Weight Initialization

GSNN offers comprehensive weight initialization strategies adapted to the graph setting. Let \(D_i^{in}\) and \(D_i^{out}\) be the in- and out-degree of function node i in \(\mathcal{G}\). The following initialization methods are available:

Xavier/Glorot methods: * xavier_uniform: Uniform distribution scaled by \(\sqrt{\frac{6}{D_i^{in}+D_i^{out}}}\) * xavier_normal: Normal distribution scaled by \(\sqrt{\frac{2}{D_i^{in}+D_i^{out}}}\)
Kaiming/He methods: * kaiming_uniform: Uniform distribution scaled by \(\sqrt{\frac{3}{D_i^{in}}}\) * kaiming_normal: Normal distribution scaled by \(\sqrt{\frac{2}{D_i^{in}}}\)
Simple distributions: * uniform: Standard uniform distribution with configurable gain * normal: Standard normal distribution with configurable gain * zeros: Initialize all weights to zero
Graph-aware initialization: * degree_normalized: Applies GCN-style degree normalization \(D^{-0.5}AD^{-0.5}\) to uniform weights

Using degree-aware fan-in/fan-out preserves the variance of activations despite the sparse, non-uniform connectivity. The default initialization is degree_normalized, which often performs well across different graph topologies.

Efficient Mini-batching

PyTorch’s native sparse operations remain slow for large batches. GSNN therefore reformulates the masked linear layers as PyTorch Geometric graph convolution, gaining substantial speedups during training and inference—particularly on GPUs. The implementation automatically handles batching of sparse operations and edge indices.

Gradient Checkpointing

To reduce memory usage, GSNN supports gradient checkpointing at each layer, which substantially reduces memory usage at the cost of some additional compute during the backward pass.

Advanced Features

Node MLPs GSNN supports optional Multi-Layer Perceptrons (MLPs) applied to each function node’s representation. This enhances the representational capacity while maintaining graph structure constraints. The node MLPs process channels within each node independently, allowing for more complex transformations without violating the graph structure.

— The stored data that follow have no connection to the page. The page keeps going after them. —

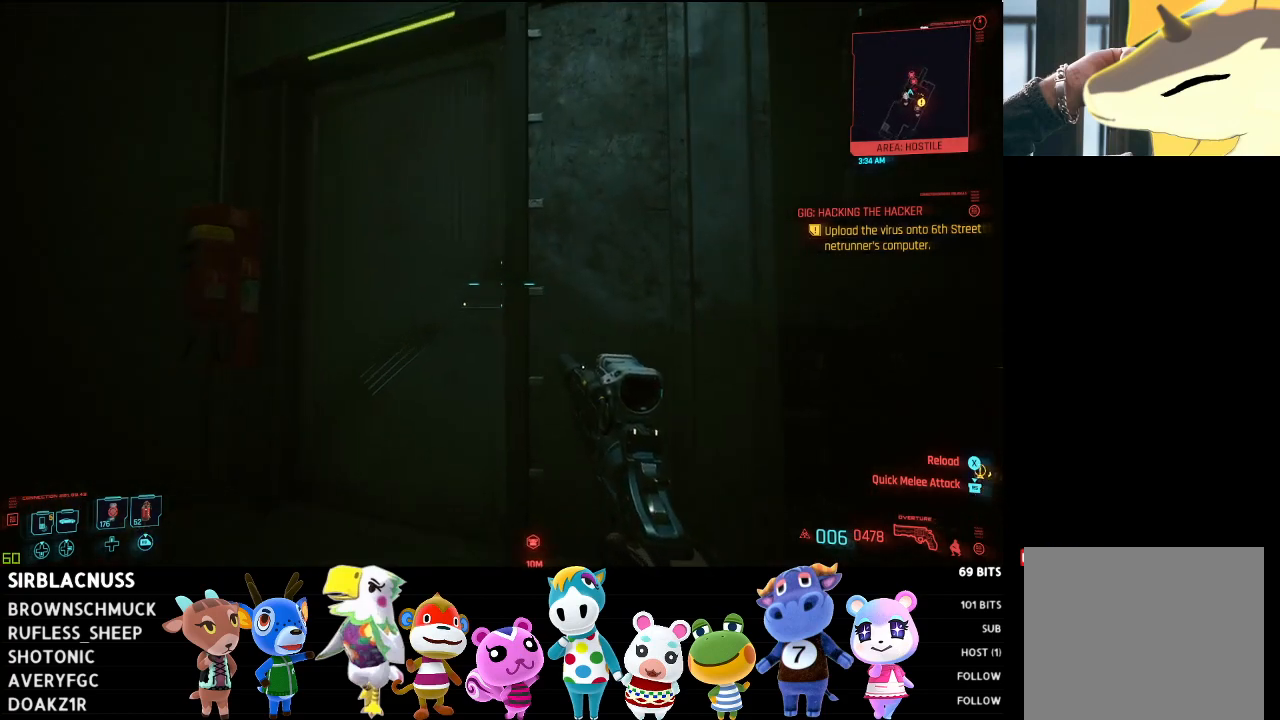
{"buttons": [], "left_stick": "center", "right_stick": "center", "events": [[250, "right_stick", "center"], [350, "X", "down"], [417, "X", "up"], [467, "left_stick", "center"]]}
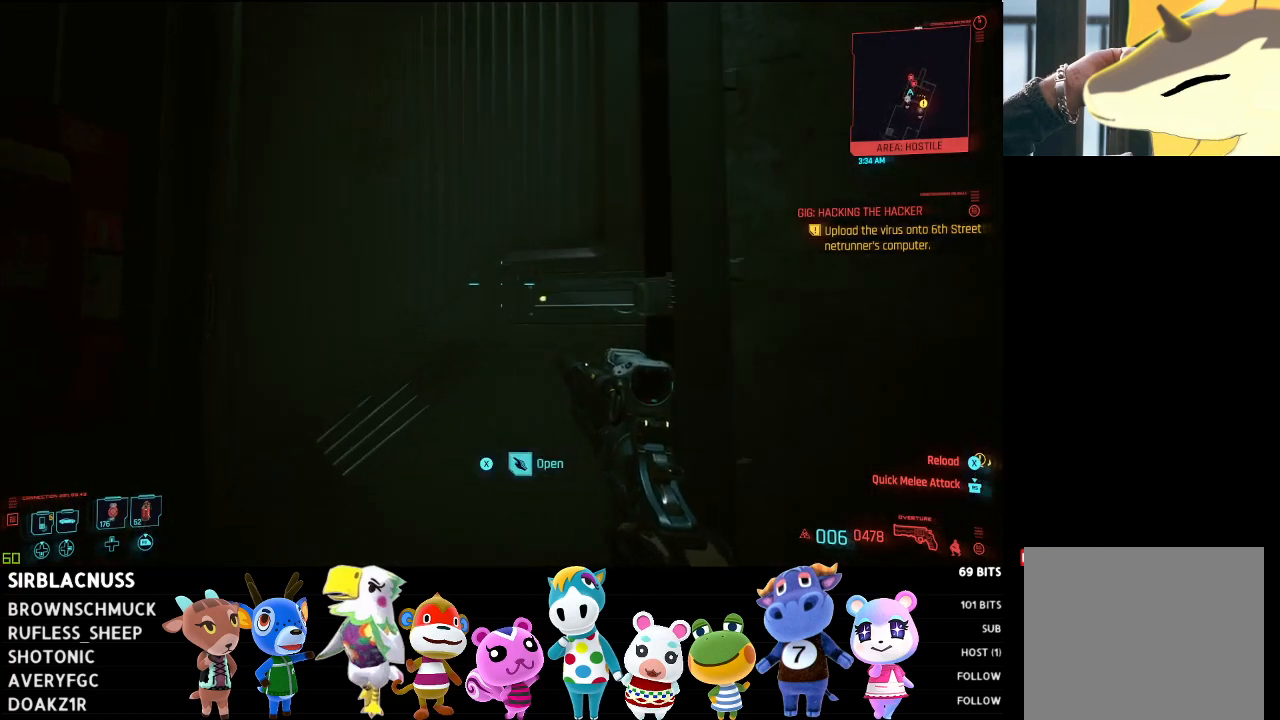
{"buttons": [], "left_stick": "up-left", "right_stick": "right", "events": [[150, "right_stick", "right"], [400, "left_stick", "up-left"]]}
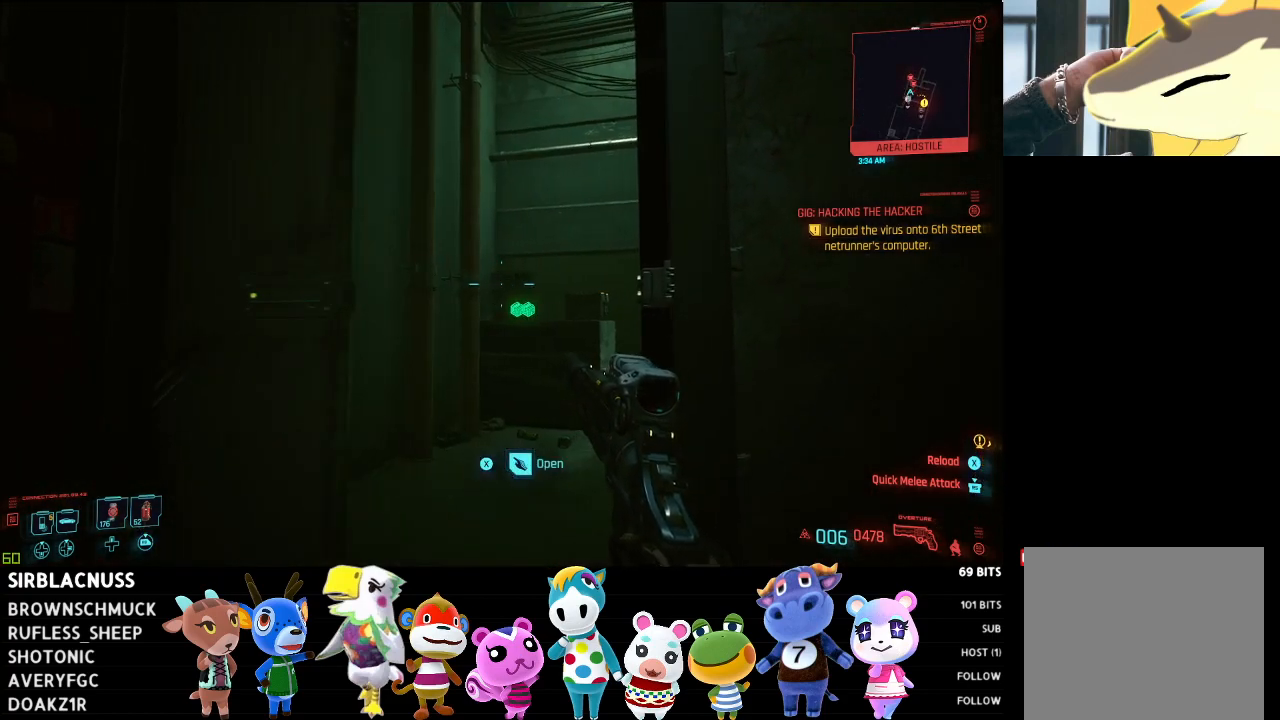
{"buttons": [], "left_stick": "up-left", "right_stick": "right", "events": [[33, "right_stick", "down-right"], [433, "right_stick", "right"]]}
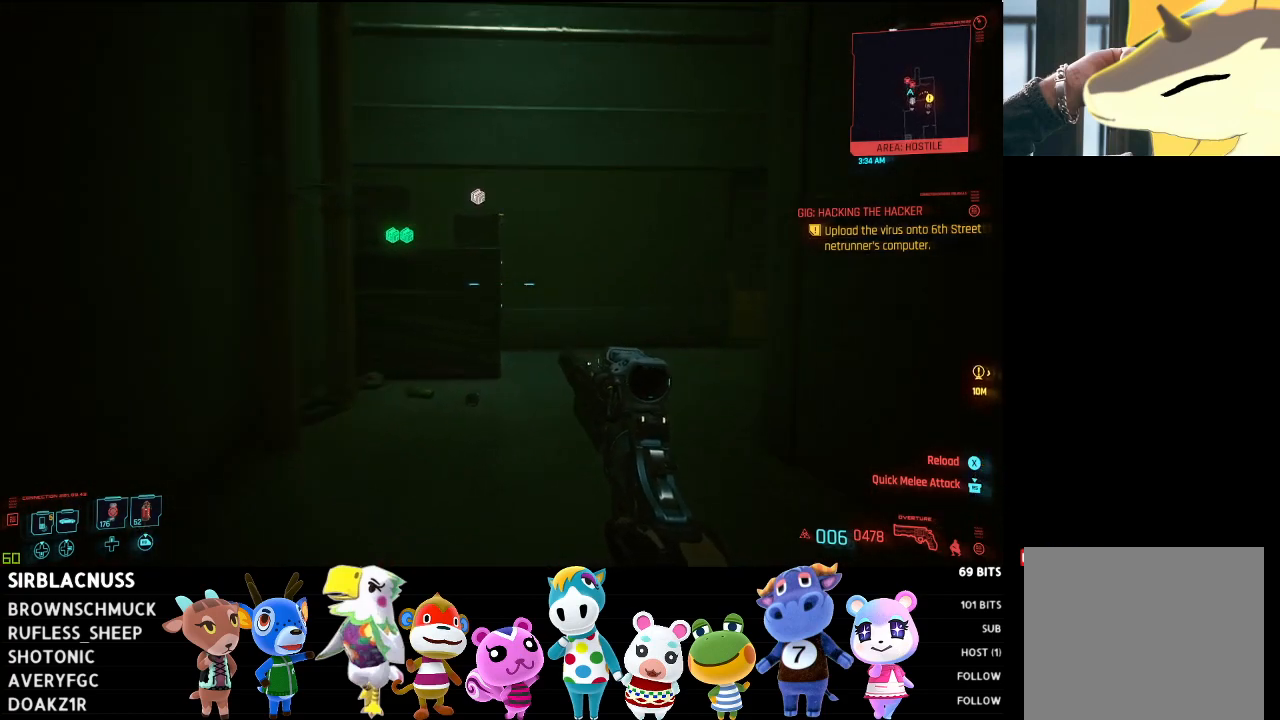
{"buttons": [], "left_stick": "up-left", "right_stick": "right", "events": [[267, "right_stick", "center"], [450, "right_stick", "right"]]}
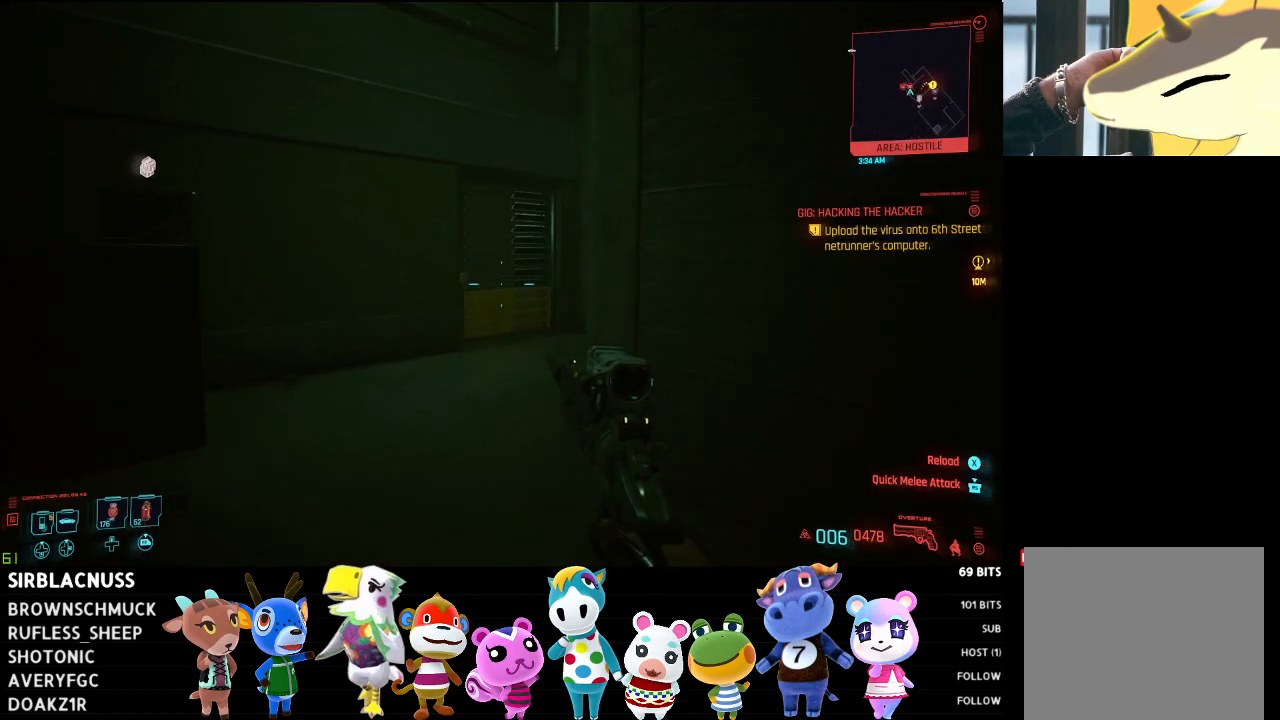
{"buttons": [], "left_stick": "left", "right_stick": "center", "events": [[183, "left_stick", "left"], [467, "right_stick", "center"]]}
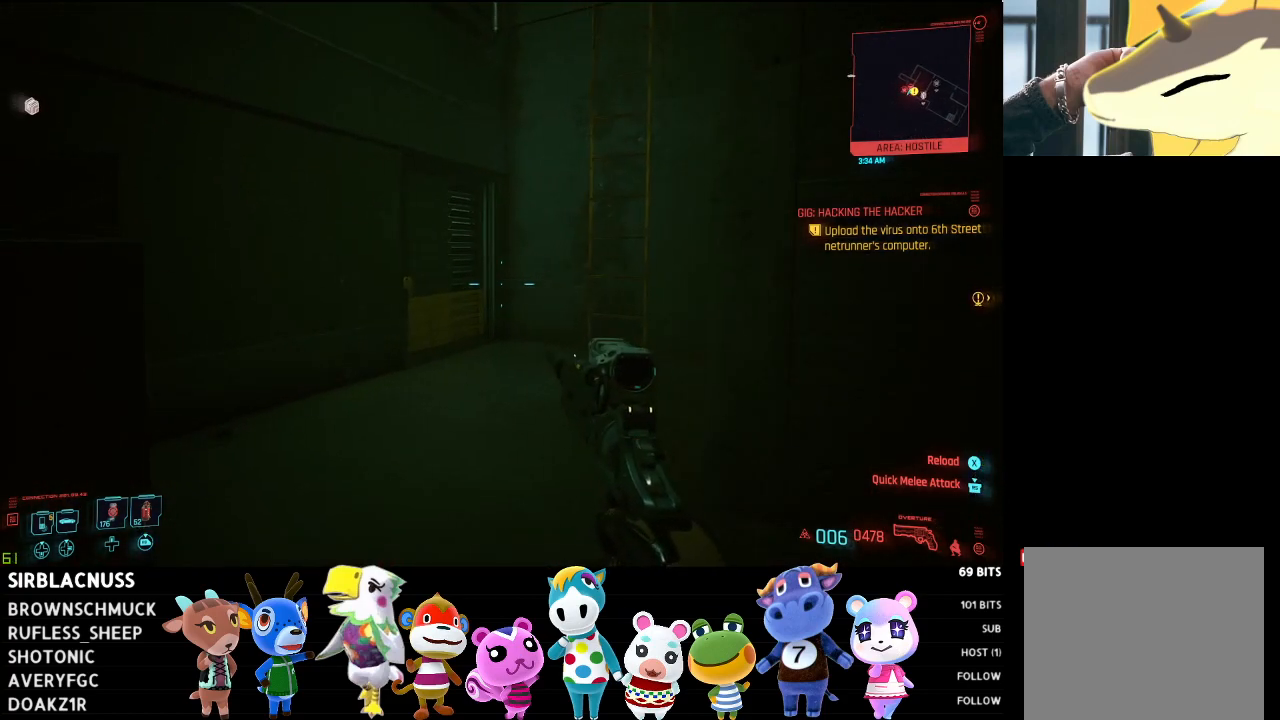
{"buttons": [], "left_stick": "up", "right_stick": "left", "events": [[83, "right_stick", "left"], [167, "left_stick", "center"], [383, "left_stick", "up"]]}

Node Attention An optional attention mechanism can be applied to node representations, allowing the model to dynamically weight the importance of different nodes during computation.

Edge Weights GSNN supports weighted edges through the edge_weight_dict parameter, allowing different edge types to have learnable or fixed importance weights.

Flexible Residual Connections Residual connections can use learnable scaling factors, providing more flexibility in how skip connections contribute to the final output. The residual weight can be learned during training or kept fixed.

Multiple Edge Channels The model supports replicating edge features across multiple channels using the edge_channels parameter, enabling richer edge representations.